Immunotherapy Prediction Strategies: Scientists Reveal Key Factors for Forecasting Therapy Success
The seemingly endless war against cancer is continually evolving, and the latest weapon in our arsenal is immunotherapy. But, not everyone and every form of cancer can be vanquished with this groundbreaking approach.
Researchers from Johns Hopkins University have identified a distinct set of mutations in a cancer tumor that may hint at its receptiveness to immunotherapy, offering a glimmer of hope in the relentless fight against this devastating disease.
What is immunotherapy?
Immunotherapy harnesses the power of our immune system to combat the disease. Normally, cancer cells mutate, rendering them invisible to the body's defenses. Immunotherapy gives a boost to our immune system, enabling it to find and destroy the elusive cancer cells.
There are multiple types of immunotherapy, including:
- Checkpoint inhibitors
- CAR T-cell therapy
- Oncolytic viruses
- Vaccines
The key to a winning strategy
Currently, doctors analyze the total number of mutations in a tumor, known as the Tumor Mutation Burden (TMB), to predict a tumor's response to immunotherapy. However, the researchers from Johns Hopkins took this a step further. They focused on a specific subset of mutations within this TMB, which they called "persistent mutations." These mutations remain even as cancer evolves, keeping the cancer tumor visible to the immune system and, in turn, more susceptible to immunotherapy.
"Persistent mutations may render the cancer cells continuously visible to the immune system, leading to a stronger immune response that is energized and amplified by immunotherapeutic agents," explained Dr. Valsamo Anagnostou, a senior author of the study and an associate professor of oncology at Johns Hopkins.
This study may pave the way for doctors to more accurately choose patients for immunotherapy and better predict treatment outcomes for these patients. The researchers' findings have been published in the journal Nature Medicine.
Looking ahead
Dr. Kim Margolin, a medical oncologist and medical director of the Saint John's Cancer Institute Melanoma Program at Providence Saint John's Health Center in California, shared her thoughts on the study:
"The collaborative research team has gone beyond the simple concept of tumor mutation burden to define persistent mutations and their significance in a new light."
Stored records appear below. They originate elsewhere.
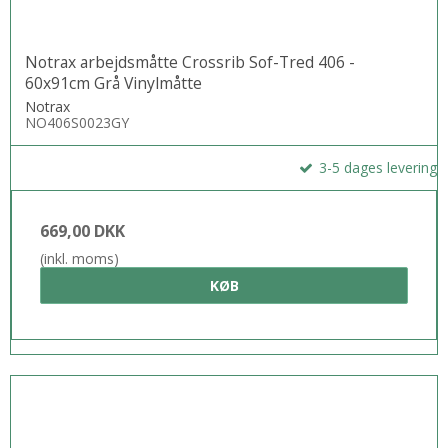
Notrax arbejdsmåtte Crossrib Sof-Tred 406 -
60x91cm Grå Vinylmåtte
Notrax
NO406S0023GY
3-5 dages levering
669,00 DKK
(inkl. moms)
KØB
With the identification of these persistent mutations, we are one step closer to developing a more precise and effective treatment strategy in our never-ending battle against cancer.
Enrichment Insight
Several genetic and mutational features have been studied as potential indicators of a cancer tumor's receptiveness to immunotherapy, particularly immune checkpoint inhibitors (ICIs), but the picture remains nuanced, depending on both the cancer type and the underlying biological context. Key persistent mutations and indicators include:
- Tumor Mutation Burden (TMB) and Mismatch Repair Status
- Microenvironmental and Immune Features
- Dynamic Immune Biomarkers
TMB-H, dMMR/MSI-H, PD-L1 expression, HLA/antigen presentation, BCR diversity, and cancer-immunity cycle involvement are factors that can affect a tumor's immunogenicity and potentially predict its response to immunotherapy. While static mutations like TMB and dMMR/MSI-H are the most established predictive biomarkers in clinical practice, dynamic immune biomarkers, such as BCR repertoire changes, are emerging but require further validation.
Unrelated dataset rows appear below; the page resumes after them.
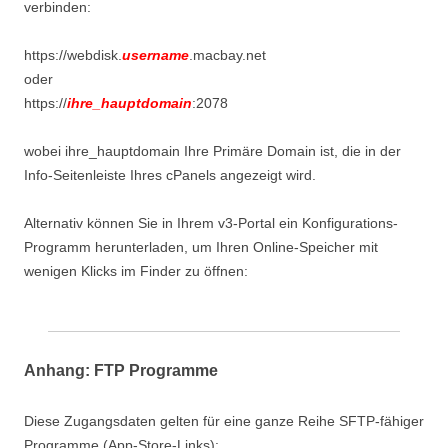
verbinden:
https://webdisk.
username
.macbay.net
oder
https://
ihre_hauptdomain
:2078
wobei ihre_hauptdomain Ihre Primäre Domain ist, die in der
Info-Seitenleiste Ihres cPanels angezeigt wird.
Alternativ können Sie in Ihrem v3-Portal ein Konfigurations-
Programm herunterladen, um Ihren Online-Speicher mit
wenigen Klicks im Finder zu öffnen:
Anhang: FTP Programme
Diese Zugangsdaten gelten für eine ganze Reihe SFTP-fähiger
Programme (App-Store-Links):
- Immunotherapy, a game-changer in the medical-conditions like cancer, leverages the power of our immune system to combat the disease, making cancer cells visible and thus vulnerable to attack.
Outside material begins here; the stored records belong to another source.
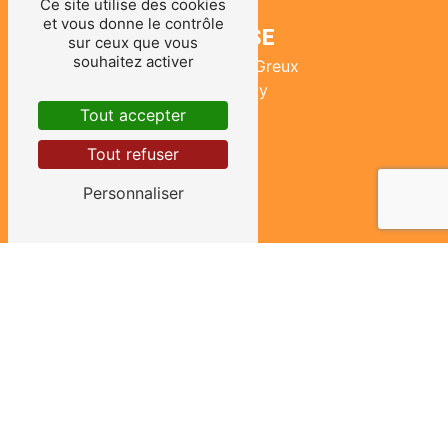
Ce site utilise des cookies
et vous donne le contrôle
ADRESSE
sur ceux que vous
souhaitez activer
465 route du Greux
58130 Urzy
Tout accepter
Tout refuser
Personnaliser
TÉLÉPHONES
03 86 38 53 73
06 09 09 10 65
- In a recent study published in the journal Nature Medicine, researchers from Johns Hopkins University identified a specific set of persistent mutations in a cancer tumor, which may help doctors better choose patients for immunotherapy and predict treatment outcomes.
- The science of immunotherapy continues to progress, with several genetic and mutational features, such as Tumor Mutation Burden (TMB), microenvironmental and immune features, and dynamic immune biomarkers, being investigated as potential indicators of a cancer tumor's receptiveness to immunotherapy.